One of the researchers said, ” they put together ads for houses up for sale or rent in North Carolina, they found that ads for houses on sale were delivered to an audience that was 75% white users. Ads for houses for rent were shown to a more mixed demographic.”
Researchers created advertisements for various types of work across North Carolina without targeting the particular audience — doctors, lumberjacks, AI developers, taxi driver, cashier, etc. but the Facebook algorithm has automatically discriminated the ads according to their preferences which results in –
• Lumberjacks jobs were delivered to 72% white and 90% male.
• Cashier job was given to 85% of females audiences.
• The job of taxi drivers was delivered to a 75% black audience.
In a statement, Facebook’s spokesperson said that they have made changes to its ads platform to deliver the best experience on users’ desk.
“We’ve announced important changes to our ad targeting tools and know that this is only a first step.

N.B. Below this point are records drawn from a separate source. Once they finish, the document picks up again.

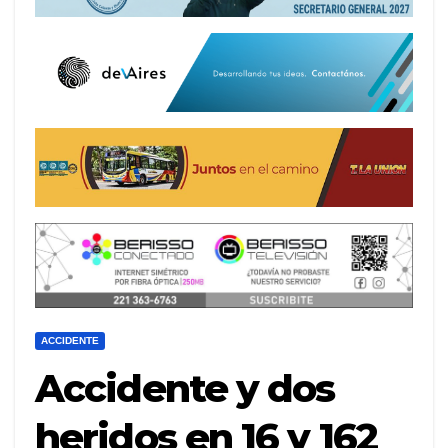
ACCIDENTE
Accidente y dos
heridos en 16 y 162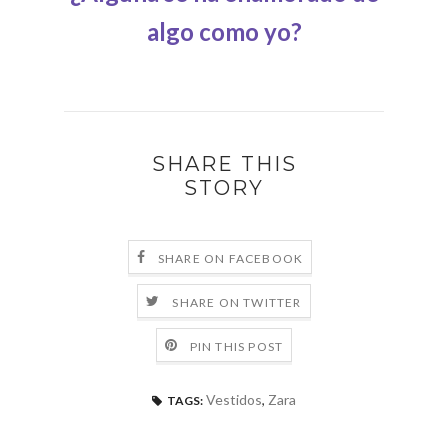
algo como yo?
SHARE THIS
STORY
SHARE ON FACEBOOK
SHARE ON TWITTER
PIN THIS POST
Vestidos
,
Zara
TAGS: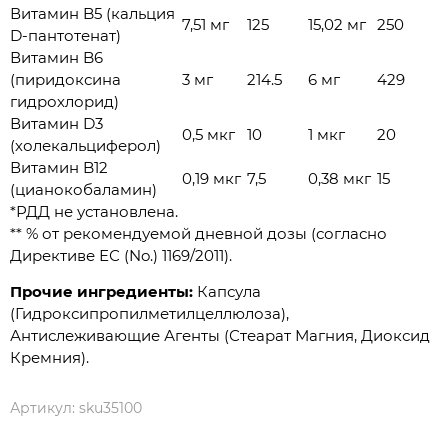
Витамин B5 (кальция
7,51 мг
125
15,02 мг
250
D-пантотенат)
Витамин B6
(пиридоксина
3 мг
214.5
6 мг
429
гидрохлорид)
Витамин D3
0,5 мкг
10
1 мкг
20
(холекальциферол)
Витамин B12
0,19 мкг
7,5
0,38 мкг
15
(цианокобаламин)
*РДД не установлена.
** % от рекомендуемой дневной дозы (согласно
Директиве ЕС (No.) 1169/2011).
Прочие ингредиенты:
Капсула
(Гидроксипропилметилцеллюлоза),
Антислеживающие Агенты (Стеарат Магния, Диоксид
Кремния).
Артикул:
sku35100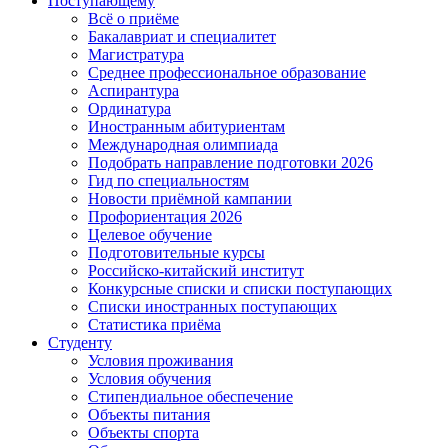
Поступающему
Всё о приёме
Бакалавриат и специалитет
Магистратура
Среднее профессиональное образование
Аспирантура
Ординатура
Иностранным абитуриентам
Международная олимпиада
Подобрать направление подготовки 2026
Гид по специальностям
Новости приёмной кампании
Профориентация 2026
Целевое обучение
Подготовительные курсы
Российско-китайский институт
Конкурсные списки и списки поступающих
Списки иностранных поступающих
Статистика приёма
Студенту
Условия проживания
Условия обучения
Стипендиальное обеспечение
Объекты питания
Объекты спорта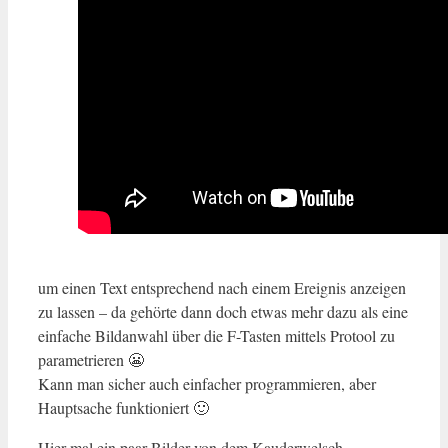
um einen Text entsprechend nach einem Ereignis anzeigen
zu lassen – da gehörte dann doch etwas mehr dazu als eine
einfache Bildanwahl über die F-Tasten mittels Protool zu
parametrieren 😬
Kann man sicher auch einfacher programmieren, aber
Hauptsache funktioniert 🙂
Hier mal ein paar Bilder von dem Kauderwelsch…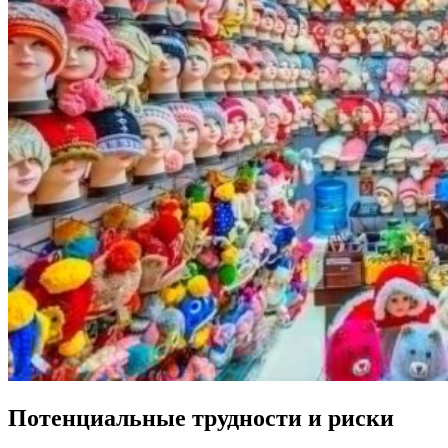
Потенциальные трудности и риски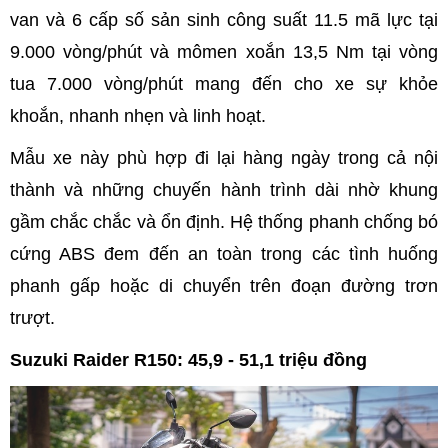
van và 6 cấp số sản sinh công suất 11.5 mã lực tại
9.000 vòng/phút và mômen xoắn 13,5 Nm tại vòng
tua 7.000 vòng/phút mang đến cho xe sự khỏe
khoắn, nhanh nhẹn và linh hoạt.
Mẫu xe này phù hợp đi lại hàng ngày trong cả nội
thành và những chuyến hành trình dài nhờ khung
gầm chắc chắc và ổn định. Hệ thống phanh chống bó
cứng ABS đem đến an toàn trong các tình huống
phanh gấp hoặc di chuyển trên đoạn đường trơn
trượt.
Suzuki Raider R150: 45,9 - 51,1 triệu đồng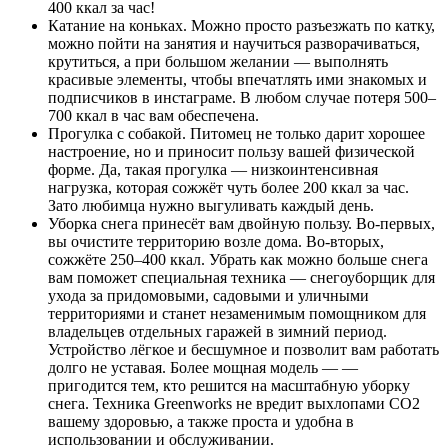
400 ккал за час!
Катание на коньках. Можно просто разъезжать по катку,
можно пойти на занятия и научиться разворачиваться,
крутиться, а при большом желании — выполнять
красивые элементы, чтобы впечатлять ими знакомых и
подписчиков в инстаграме. В любом случае потеря 500–
700 ккал в час вам обеспечена.
Прогулка с собакой. Питомец не только дарит хорошее
настроение, но и приносит пользу вашей физической
форме. Да, такая прогулка — низкоинтенсивная
нагрузка, которая сожжёт чуть более 200 ккал за час.
Зато любимца нужно выгуливать каждый день.
Уборка снега принесёт вам двойную пользу. Во-первых,
вы очистите территорию возле дома. Во-вторых,
сожжёте 250–400 ккал. Убрать как можно больше снега
вам поможет специальная техника — снегоуборщик для
ухода за придомовыми, садовыми и уличными
территориями и станет незаменимым помощником для
владельцев отдельных гаражей в зимний период.
Устройство лёгкое и бесшумное и позволит вам работать
долго не уставая. Более мощная модель — —
пригодится тем, кто решится на масштабную уборку
снега. Техника Greenworks не вредит выхлопами СО2
вашему здоровью, а также проста и удобна в
использовании и обслуживании.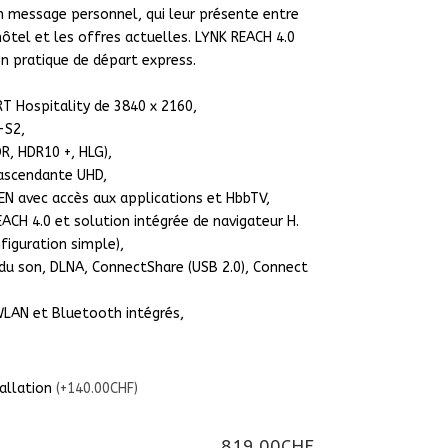
un message personnel, qui leur présente entre
’hôtel et les offres actuelles. LYNK REACH 4.0
n pratique de départ express.
T Hospitality de 3840 x 2160,
-S2,
R, HDR10 +, HLG),
 ascendante UHD,
EN avec accès aux applications et HbbTV,
ACH 4.0 et solution intégrée de navigateur H.
nfiguration simple),
t du son, DLNA, ConnectShare (USB 2.0), Connect
 WLAN et Bluetooth intégrés,
tallation
(+140.00CHF)
819.00CHF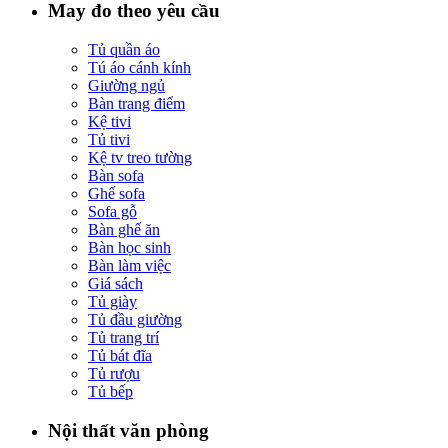
May đo theo yêu cầu
Tủ quần áo
Tú áo cánh kính
Giường ngủ
Bàn trang điểm
Kệ tivi
Tủ tivi
Kệ tv treo tường
Bàn sofa
Ghế sofa
Sofa gỗ
Bàn ghế ăn
Bàn học sinh
Bàn làm việc
Giá sách
Tủ giày
Tủ đầu giường
Tủ trang trí
Tủ bát đĩa
Tủ rượu
Tủ bếp
Nội thất văn phòng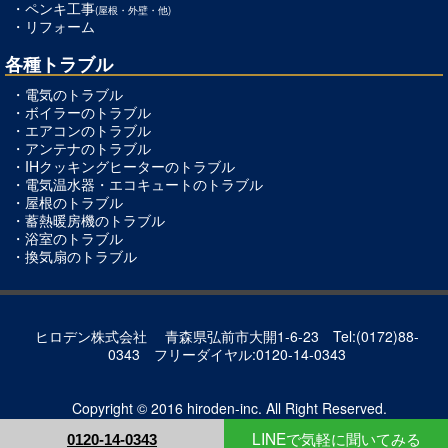
・
ペンキ工事
(屋根・外壁・他)
・
リフォーム
各種トラブル
・
電気のトラブル
・
ボイラーのトラブル
・
エアコンのトラブル
・
アンテナのトラブル
・
IHクッキングヒーターのトラブル
・
電気温水器・エコキュートのトラブル
・
屋根のトラブル
・
蓄熱暖房機のトラブル
・
浴室のトラブル
・
換気扇のトラブル
ヒロデン株式会社
青森県弘前市大開1-6-23
Tel:(0172)88-
0343 フリーダイヤル:0120-14-0343
Copyright © 2016 hiroden-inc. All Right Reserved.
LINEで気軽に聞いてみる
0120-14-0343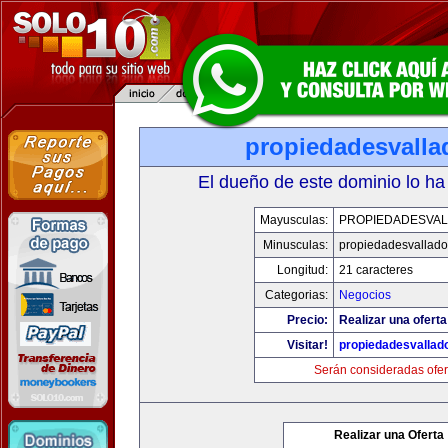
propiedadesvalla
El dueño de este dominio lo ha
Mayusculas:
PROPIEDADESVAL
Minusculas:
propiedadesvalladol
Longitud:
21 caracteres
Categorias:
Negocios
Precio:
Realizar una oferta
Visitar!
propiedadesvallado
Serán consideradas ofer
Realizar una Oferta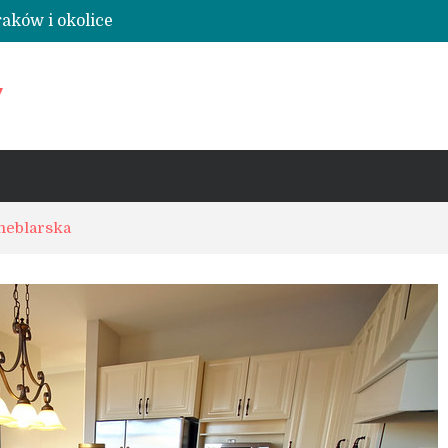
raków i okolice
dne zaufania
y
ena, szkolenie, loty widokowe i lądowiska
meblarska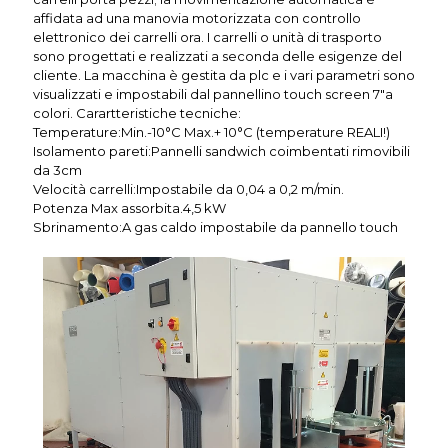
affidata ad una manovia motorizzata con controllo
elettronico dei carrelli ora. I carrelli o unità di trasporto
sono progettati e realizzati a seconda delle esigenze del
cliente. La macchina è gestita da plc e i vari parametri sono
visualizzati e impostabili dal pannellino touch screen 7"a
colori. Carartteristiche tecniche:
Temperature:Min.-10°C Max.+ 10°C (temperature REALI!)
Isolamento pareti:Pannelli sandwich coimbentati rimovibili
da 3cm
Velocità carrelli:Impostabile da 0,04 a 0,2 m/min.
Potenza Max assorbita.4,5 kW
Sbrinamento:A gas caldo impostabile da pannello touch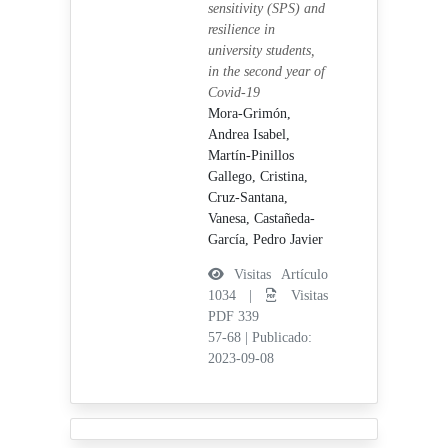
sensitivity (SPS) and
resilience in
university students,
in the second year of
Covid-19
Mora-Grimón,
Andrea Isabel,
Martín-Pinillos
Gallego, Cristina,
Cruz-Santana,
Vanesa,
Castañeda-
García, Pedro Javier
Visitas Artículo
1034 |
Visitas
PDF 339
57-68
|
Publicado:
2023-09-08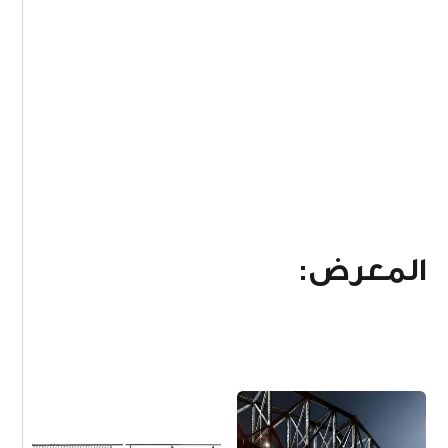
المعرض: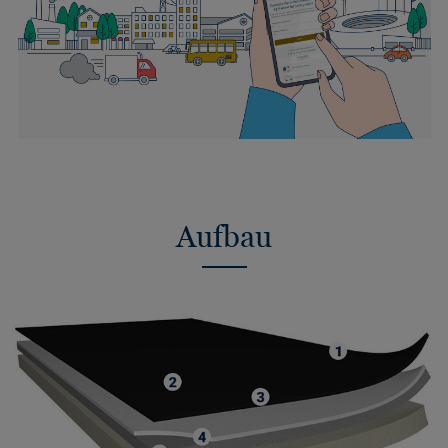
Aufbau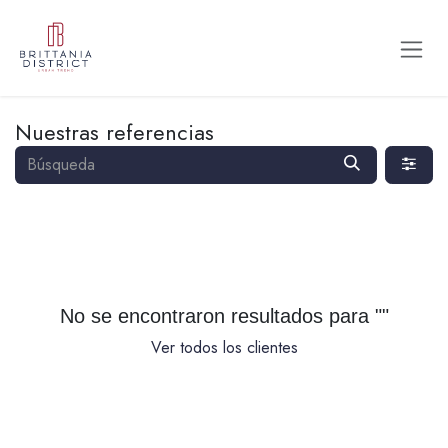
Ir al contenido
Nuestras referencias
No se encontraron resultados para "
"
Ver todos los clientes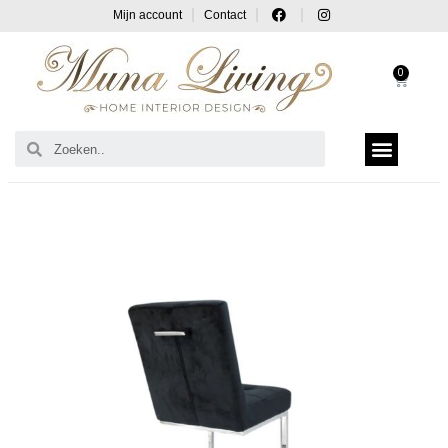
Mijn account
Contact
0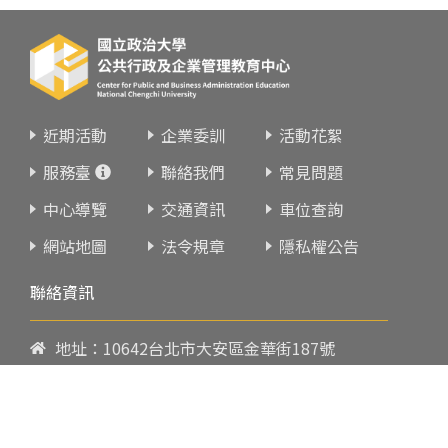
近期活動
企業委訓
活動花絮
服務臺
聯絡我們
常見問題
中心導覽
交通資訊
車位查詢
網站地圖
法令規章
隱私權公告
聯絡資訊
地址：10642台北市大安區金華街187號
電話：
02-23419151
傳真：02-23216933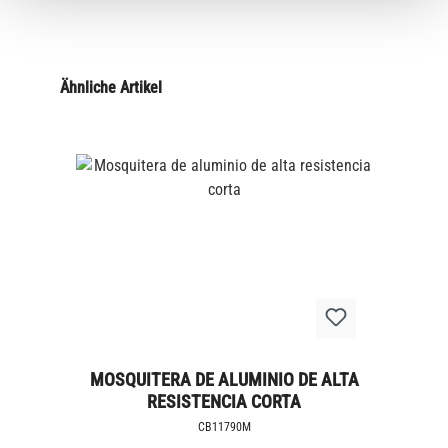
Ähnliche Artikel
MOSQUITERA DE ALUMINIO DE ALTA
RESISTENCIA CORTA
CB11790M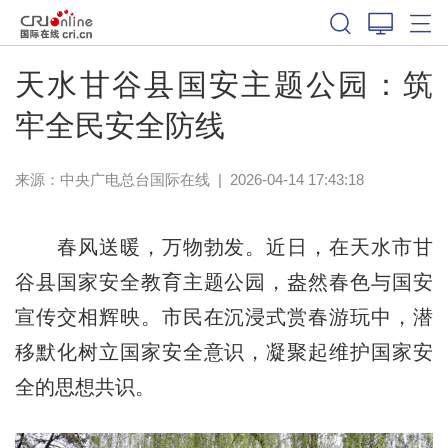
天水甘谷县国安主题公园：筑
牢全民安全防线
来源：中央广电总台国际在线
|
2026-04-14 17:43:18
春风送暖，万物勃发。近日，在天水市甘
谷县国家安全教育主题公园，盎然春色与国安
宣传交相辉映。市民在沉浸式赏春游玩中，潜
移默化树立国家安全意识，凝聚起维护国家安
全的思想共识。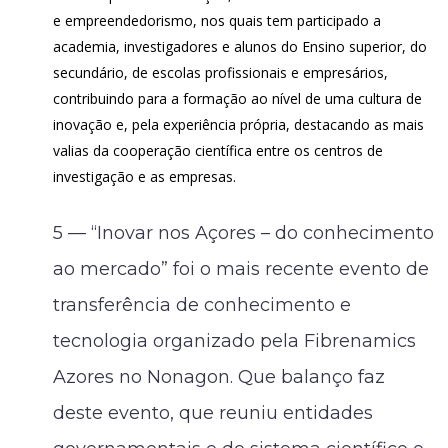
e empreendedorismo, nos quais tem participado a
academia, investigadores e alunos do Ensino superior, do
secundário, de escolas profissionais e empresários,
contribuindo para a formação ao nível de uma cultura de
inovação e, pela experiência própria, destacando as mais
valias da cooperação científica entre os centros de
investigação e as empresas.
5 — “Inovar nos Açores – do conhecimento
ao mercado” foi o mais recente evento de
transferência de conhecimento e
tecnologia organizado pela Fibrenamics
Azores no Nonagon. Que balanço faz
deste evento, que reuniu entidades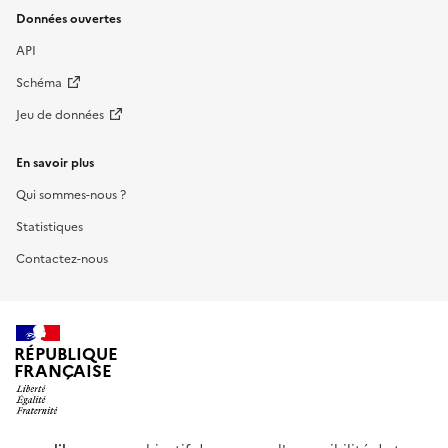
Données ouvertes
API
Schéma
Jeu de données
En savoir plus
Qui sommes-nous ?
Statistiques
Contactez-nous
RÉPUBLIQUE
FRANÇAISE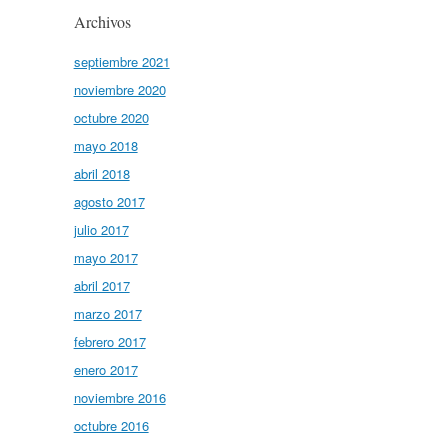
Archivos
septiembre 2021
noviembre 2020
octubre 2020
mayo 2018
abril 2018
agosto 2017
julio 2017
mayo 2017
abril 2017
marzo 2017
febrero 2017
enero 2017
noviembre 2016
octubre 2016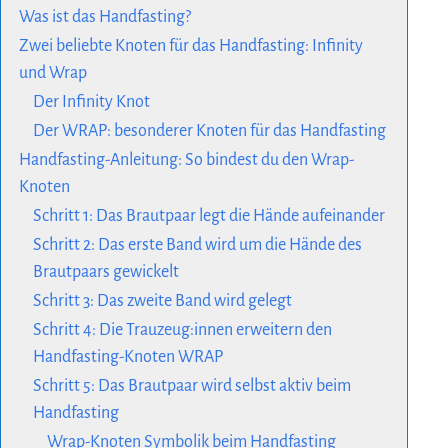
Was ist das Handfasting?
Zwei beliebte Knoten für das Handfasting: Infinity
und Wrap
Der Infinity Knot
Der WRAP: besonderer Knoten für das Handfasting
Handfasting-Anleitung: So bindest du den Wrap-
Knoten
Schritt 1: Das Brautpaar legt die Hände aufeinander
Schritt 2: Das erste Band wird um die Hände des
Brautpaars gewickelt
Schritt 3: Das zweite Band wird gelegt
Schritt 4: Die Trauzeug:innen erweitern den
Handfasting-Knoten WRAP
Schritt 5: Das Brautpaar wird selbst aktiv beim
Handfasting
Wrap-Knoten Symbolik beim Handfasting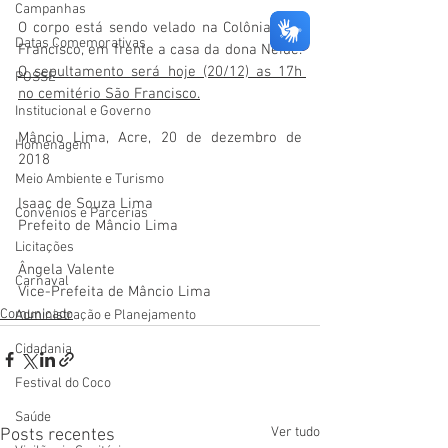
Campanhas
O corpo está sendo velado na Colônia São 
Datas Comemorativas
Francisco, em frente a casa da dona Neide. 
O sepultamento será hoje (20/12) as 17h 
POSSE
no cemitério São Francisco.
Institucional e Governo
Mâncio Lima, Acre, 20 de dezembro de 
Homenagem
2018
Meio Ambiente e Turismo
Isaac de Souza Lima
Convênios e Parcerias
Prefeito de Mâncio Lima
Licitações
Ângela Valente
Carnaval
Vice-Prefeita de Mâncio Lima
Comunicado
Administração e Planejamento
Cidadania
Festival do Coco
Saúde
Ver tudo
Posts recentes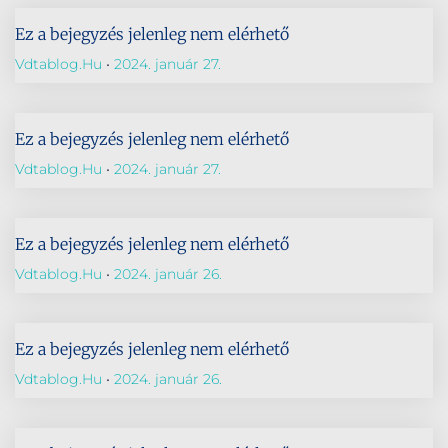
Ez a bejegyzés jelenleg nem elérhető
Vdtablog.hu
2024. január 27.
Ez a bejegyzés jelenleg nem elérhető
Vdtablog.hu
2024. január 27.
Ez a bejegyzés jelenleg nem elérhető
Vdtablog.hu
2024. január 26.
Ez a bejegyzés jelenleg nem elérhető
Vdtablog.hu
2024. január 26.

We’ve been looking at our ad delivery system and have engaged industry leaders, academics and civil rights experts on this very topic – and we’re exploring more changes.”
As per the researcher’s reports, they also ran same ads to the same public but with different budgets. Users who saw the ads ranged above 55% of men with very low budget ads to less than 45% men for ads with high budget ads. Ads targeting the same audience but including a creative element referring to those people who are interested in that particular ad content. For example, the ads related to bikes, and bodybuilding can deliver to more than 80% men, whereas ads with creative elements like cosmetics products could deliver to more than 90% women.